> Dataset entries
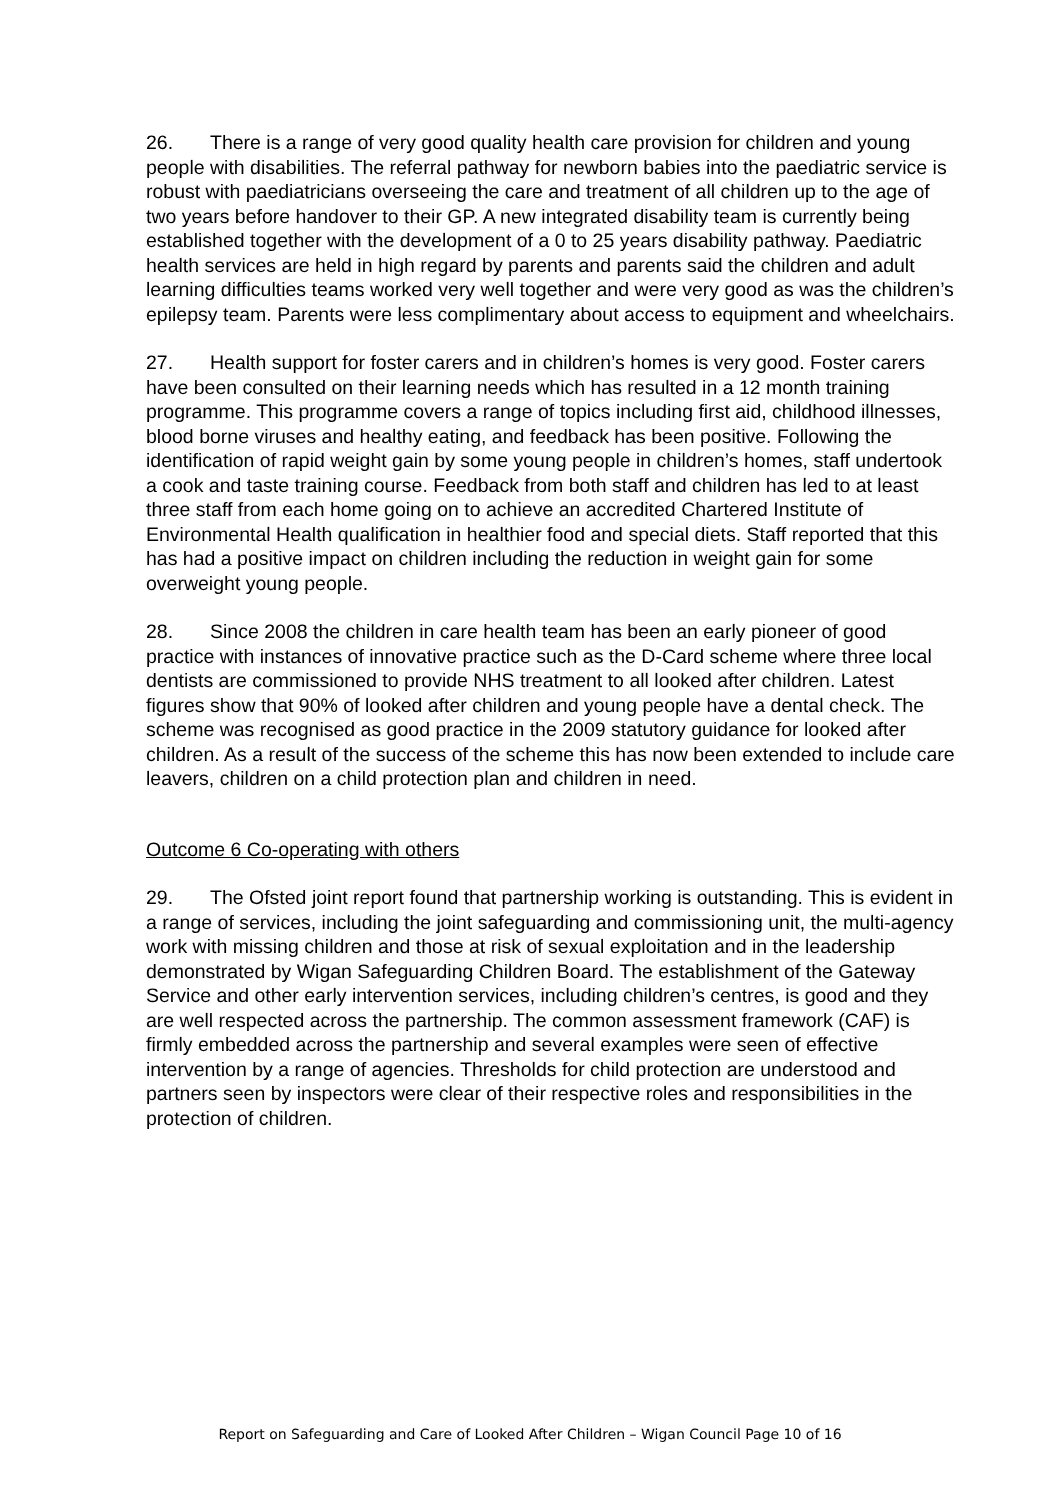26. There is a range of very good quality health care provision for children and young people with disabilities. The referral pathway for newborn babies into the paediatric service is robust with paediatricians overseeing the care and treatment of all children up to the age of two years before handover to their GP. A new integrated disability team is currently being established together with the development of a 0 to 25 years disability pathway. Paediatric health services are held in high regard by parents and parents said the children and adult learning difficulties teams worked very well together and were very good as was the children’s epilepsy team. Parents were less complimentary about access to equipment and wheelchairs.
27. Health support for foster carers and in children’s homes is very good. Foster carers have been consulted on their learning needs which has resulted in a 12 month training programme. This programme covers a range of topics including first aid, childhood illnesses, blood borne viruses and healthy eating, and feedback has been positive. Following the identification of rapid weight gain by some young people in children’s homes, staff undertook a cook and taste training course. Feedback from both staff and children has led to at least three staff from each home going on to achieve an accredited Chartered Institute of Environmental Health qualification in healthier food and special diets. Staff reported that this has had a positive impact on children including the reduction in weight gain for some overweight young people.
28. Since 2008 the children in care health team has been an early pioneer of good practice with instances of innovative practice such as the D-Card scheme where three local dentists are commissioned to provide NHS treatment to all looked after children. Latest figures show that 90% of looked after children and young people have a dental check. The scheme was recognised as good practice in the 2009 statutory guidance for looked after children. As a result of the success of the scheme this has now been extended to include care leavers, children on a child protection plan and children in need.
Outcome 6 Co-operating with others
29. The Ofsted joint report found that partnership working is outstanding. This is evident in a range of services, including the joint safeguarding and commissioning unit, the multi-agency work with missing children and those at risk of sexual exploitation and in the leadership demonstrated by Wigan Safeguarding Children Board. The establishment of the Gateway Service and other early intervention services, including children’s centres, is good and they are well respected across the partnership. The common assessment framework (CAF) is firmly embedded across the partnership and several examples were seen of effective intervention by a range of agencies. Thresholds for child protection are understood and partners seen by inspectors were clear of their respective roles and responsibilities in the protection of children.
Report on Safeguarding and Care of Looked After Children – Wigan Council Page 10 of 16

> What is needed
Your answer must contain the full data, repeated exactly, without pictures.

> Answer space
26. There is a range of very good quality health care provision for children and young people with disabilities. The referral pathway for newborn babies into the paediatric service is robust with paediatricians overseeing the care and treatment of all children up to the age of two years before handover to their GP. A new integrated disability team is currently being established together with the development of a 0 to 25 years disability pathway. Paediatric health services are held in high regard by parents and parents said the children and adult learning difficulties teams worked very well together and were very good as was the children’s epilepsy team. Parents were less complimentary about access to equipment and wheelchairs.
27. Health support for foster carers and in children’s homes is very good. Foster carers have been consulted on their learning needs which has resulted in a 12 month training programme. This programme covers a range of topics including first aid, childhood illnesses, blood borne viruses and healthy eating, and feedback has been positive. Following the identification of rapid weight gain by some young people in children’s homes, staff undertook a cook and taste training course. Feedback from both staff and children has led to at least three staff from each home going on to achieve an accredited Chartered Institute of Environmental Health qualification in healthier food and special diets. Staff reported that this has had a positive impact on children including the reduction in weight gain for some overweight young people.
28. Since 2008 the children in care health team has been an early pioneer of good practice with instances of innovative practice such as the D-Card scheme where three local dentists are commissioned to provide NHS treatment to all looked after children. Latest figures show that 90% of looked after children and young people have a dental check. The scheme was recognised as good practice in the 2009 statutory guidance for looked after children. As a result of the success of the scheme this has now been extended to include care leavers, children on a child protection plan and children in need.
Outcome 6 Co-operating with others
29. The Ofsted joint report found that partnership working is outstanding. This is evident in a range of services, including the joint safeguarding and commissioning unit, the multi-agency work with missing children and those at risk of sexual exploitation and in the leadership demonstrated by Wigan Safeguarding Children Board. The establishment of the Gateway Service and other early intervention services, including children’s centres, is good and they are well respected across the partnership. The common assessment framework (CAF) is firmly embedded across the partnership and several examples were seen of effective intervention by a range of agencies. Thresholds for child protection are understood and partners seen by inspectors were clear of their respective roles and responsibilities in the protection of children.
Report on Safeguarding and Care of Looked After Children – Wigan Council Page 10 of 16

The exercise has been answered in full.